Marguerite Yourcenar est considérée comme une dramaturge secondaire. Six de ses pièces furent néanmoins jouées. Elle en préfaça chacune par ce qu’elle nomma un « examen » : « Electre ou la chute des masques » n’échappe pas à la règle. Et dans Carnet de note d’Électre, elle précise que « les masques grecs offrent encore au poète moderne le maximum de commodité et de prestige ( …) car ils ont cessé d’être d’aucun temps. Chacun les porte à sa guise; chacun s’arrange pour verser le plus possible de soi dans ces moules éternels ».
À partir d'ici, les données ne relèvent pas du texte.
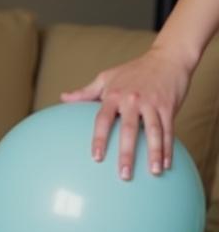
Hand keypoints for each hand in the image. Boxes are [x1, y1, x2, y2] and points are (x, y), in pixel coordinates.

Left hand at [61, 46, 192, 178]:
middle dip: (127, 153)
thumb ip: (85, 92)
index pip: (103, 120)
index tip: (97, 158)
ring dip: (154, 152)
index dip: (100, 139)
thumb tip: (63, 97)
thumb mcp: (107, 77)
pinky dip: (168, 147)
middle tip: (124, 175)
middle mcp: (133, 100)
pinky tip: (166, 164)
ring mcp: (152, 103)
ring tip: (154, 172)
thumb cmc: (134, 69)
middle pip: (129, 129)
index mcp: (114, 95)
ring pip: (153, 131)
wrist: (168, 56)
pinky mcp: (169, 106)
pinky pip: (168, 129)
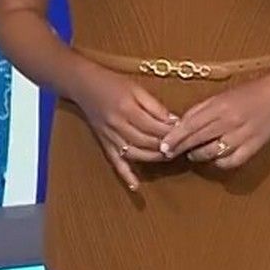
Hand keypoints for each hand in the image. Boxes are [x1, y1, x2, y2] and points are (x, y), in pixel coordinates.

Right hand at [69, 70, 177, 192]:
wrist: (83, 84)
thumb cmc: (112, 83)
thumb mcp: (136, 88)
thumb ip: (155, 106)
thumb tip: (174, 121)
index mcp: (127, 109)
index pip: (155, 127)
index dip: (172, 132)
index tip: (185, 132)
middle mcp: (118, 125)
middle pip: (147, 142)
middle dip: (166, 146)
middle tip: (181, 147)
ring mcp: (109, 136)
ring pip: (135, 153)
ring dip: (153, 158)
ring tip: (167, 157)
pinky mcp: (104, 143)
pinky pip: (115, 161)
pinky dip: (125, 175)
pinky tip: (135, 186)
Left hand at [160, 79, 269, 170]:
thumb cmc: (245, 94)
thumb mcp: (219, 96)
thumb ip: (200, 110)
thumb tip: (179, 124)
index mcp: (220, 106)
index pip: (191, 125)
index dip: (175, 137)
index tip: (164, 146)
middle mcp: (230, 121)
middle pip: (199, 140)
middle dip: (181, 148)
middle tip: (170, 153)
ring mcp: (243, 136)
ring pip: (213, 153)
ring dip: (198, 156)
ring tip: (192, 154)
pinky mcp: (254, 147)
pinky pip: (232, 161)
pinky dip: (220, 163)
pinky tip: (214, 159)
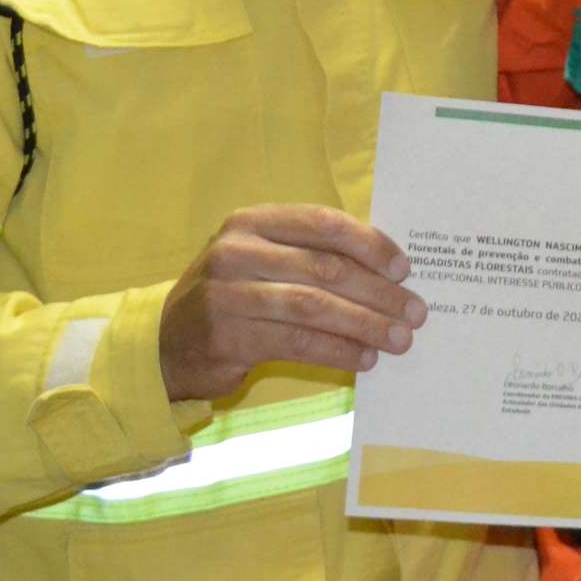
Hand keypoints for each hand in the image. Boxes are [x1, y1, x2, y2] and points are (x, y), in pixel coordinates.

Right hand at [157, 205, 427, 402]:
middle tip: (414, 311)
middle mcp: (237, 251)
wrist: (165, 343)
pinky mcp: (227, 336)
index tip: (404, 268)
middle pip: (324, 267)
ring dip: (365, 324)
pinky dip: (336, 351)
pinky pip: (297, 342)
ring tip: (398, 339)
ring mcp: (228, 293)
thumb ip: (309, 255)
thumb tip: (387, 272)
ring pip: (314, 306)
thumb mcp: (262, 260)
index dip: (369, 244)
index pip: (323, 223)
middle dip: (378, 291)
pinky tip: (363, 359)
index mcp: (252, 222)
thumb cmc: (232, 296)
Le texte publié par Fata Morgana est quelque peu différent de celui publié en 1954. Y sont insérés des corrections ou modifications notées de sa main dans son exemplaire de la revue du « Théâtre de France » où le texte avait paru. « L’examen »de cette pièce fournit donc une belle piste de lecture. Marguerite Yourcenar écarte certaines interprétations pour dire que la force de l’histoire repose sur la mobilisation de deux thèmes : « l’idée de l’immortalité unie à celle d’un dieu sauveur triomphant de la mort, et l’idée du salut obtenu par le sacrifice volontaire de l’autre ». Cela produit pour elle — comme pour Cocteau, Giraudoux et quelques autres dramaturges de l’entre-deux-guerres — une fable toujours à réinterpréter et une possibilité ouverte à chaque créateur. Il peut avoir son Electre sans forcément rendre à César ce qui lui appartient.
Yourcenar ne s’en prive pas et propose ici son hybridation du mythe voire sa transgression en passant ici le mythe odysséen dans l’écriture dramatique. Sa pièce n’est pas sans rappeler l’esthétique classique. Elle use de la narration et concentre son action autour d’une crise. Les événements à dimension spectaculaire se déroulent hors plateau.
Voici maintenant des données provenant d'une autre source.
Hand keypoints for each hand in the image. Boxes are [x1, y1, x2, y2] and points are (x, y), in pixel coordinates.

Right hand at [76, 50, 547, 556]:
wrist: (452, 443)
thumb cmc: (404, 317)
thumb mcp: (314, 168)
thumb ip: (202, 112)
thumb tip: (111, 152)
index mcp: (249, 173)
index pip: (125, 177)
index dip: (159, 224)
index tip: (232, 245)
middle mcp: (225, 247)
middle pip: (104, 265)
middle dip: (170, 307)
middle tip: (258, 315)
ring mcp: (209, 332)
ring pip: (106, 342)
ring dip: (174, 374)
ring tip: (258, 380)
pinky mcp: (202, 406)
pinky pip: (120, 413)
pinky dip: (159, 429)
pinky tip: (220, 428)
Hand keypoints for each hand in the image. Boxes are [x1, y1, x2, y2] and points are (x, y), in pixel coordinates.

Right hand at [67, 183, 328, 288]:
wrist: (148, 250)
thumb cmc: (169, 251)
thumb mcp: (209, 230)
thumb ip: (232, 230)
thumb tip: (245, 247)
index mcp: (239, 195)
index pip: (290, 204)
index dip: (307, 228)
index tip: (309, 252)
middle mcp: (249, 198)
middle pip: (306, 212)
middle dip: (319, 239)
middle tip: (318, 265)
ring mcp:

Le texte prouve qu’un des axes de ce théâtre consiste à passer d’une forme de réalisme à l’allégorie, du monde réel au monde onirique. Et Yourcenar de rappeler pertinemment une évidence : le théâtre n’a pas pour objet que la représentation. Il va vers l’intériorisation de l’action. Celle-ci se déplace vers un certain type de crise invisible habituellement. Le roman chez la créatrice lui donnera toute sa force.
jean-paul gavard-perret
Marguerite Yourcenar, Carnet de notes d’Électre ,Texte établi et présenté par Achmy Halley, Fata Morgana, Fontfroide le Haut, 2017, 40 p.